My poster, Enhancing Software Maintenance by using Semantic Web Techniques, reported on some research in progress. My purpose in submitting it to ISWC was to get initial responses to the research direction and gather some ideas for next steps. I was pleasantly surprised to receive some very positive feedback. There was a lot of interest from software engineers, especially those from the more pragmatic people, such as those from IBM, Accenture and SRI International. Software maintenance costs money and that makes a market.

There were several comments regarding the depth of my use of OWL-DL. I had created an ontology of software engineering concepts which was focused on Java for the prototype implementation. I had used OWL-DL in order to use SWOOP to ensure logical consistency. A good next step would be to represent the high-level constructs of other languages so that multi-language projects could be managed in the environment. This is necessary because different languages treat even basic concepts differently, such as the separation of abstract classes from interfaces or the existence of unimplemented method signatures. An OWL-DL ontology could readily map the like and disjoint components in the various languages and be used to infer inheritance relationships.

Dr. Kerry Taylor from CSIRO in Canberra stopped by. She knows my advisor Dave Carrington at UQ and was surprised to see him involved in SemWeb work. She confirmed the earlier comments regarding inferencing across language differences.

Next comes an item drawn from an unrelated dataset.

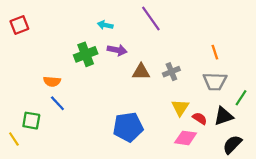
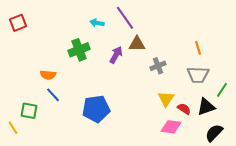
purple line: (151, 18) -> (125, 18), moved
purple arrow: (117, 50) -> (116, 55), moved, turned -72
brown triangle: (141, 72) -> (137, 44), moved
blue pentagon: (128, 127) -> (96, 109), moved

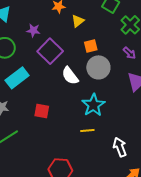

I must see similar project called FAMIX. FAMIX provides "a language-independent representation of object-oriented source code and is used ... as a basis for exchanging information about object-oriented software systems." Avi Bernstein of the University of Zurich told me about it and recommended that I discuss it with his collaborator, Harald Gall. This is what conferences are for.

Monday, November 06, 2006

2006 Survey on Software Engineering Practices Closed

The 2006 Survey on Software Engineering Practices is now closed. 448 software engineers from 52 countries participated! Thanks very much to all who helped. I will post summary data from the survey as soon as I can.

Friday, November 03, 2006

Getting the World to Listen

Today's news was chock full of articles about a researcher in Canada and his colleagues in the UK and Germany who concluded the world's oceans would be fished out by 2048. What news! A little digging showed that the original article in the journal Science came out in August of 2005 - a year and a quarter ago. Why the wait until the world noticed?

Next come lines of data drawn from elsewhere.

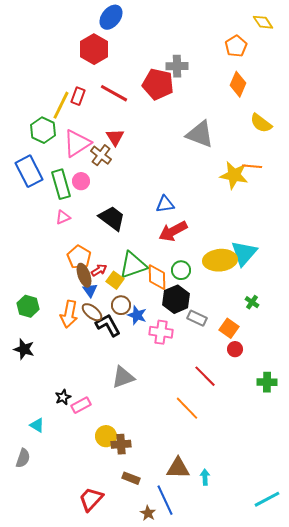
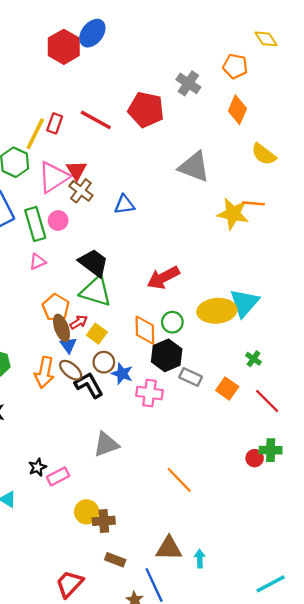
orange pentagon: (236, 46) -> (235, 66), turned -30
red hexagon: (94, 49) -> (64, 47), moved
gray cross: (177, 66) -> (188, 83), moved, turned 35
red triangle: (115, 137) -> (76, 170), moved
blue triangle: (165, 204) -> (124, 205), moved
green triangle: (133, 265) -> (96, 291), moved, turned 36
red circle: (235, 349) -> (255, 458), moved
red line: (205, 376) -> (267, 401), moved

It turns out that Drs. Boris Worm and Ransom Myers of Dalhousie University's Department of Biology got tired of nobody listening to their research on the loss of biodiversity in the world's oceans. They took matters into their own hands and made it easy for reporters to break the story. They prepared press releases and did most of the work for the reporters. The result was that the research was finally picked up by the Associated Press and syndicated widely.

Today, Google news reported 570 articles (!) telling the story.

It seems sad that researchers have to become experts on both science and marketing to get their message out, but there it is.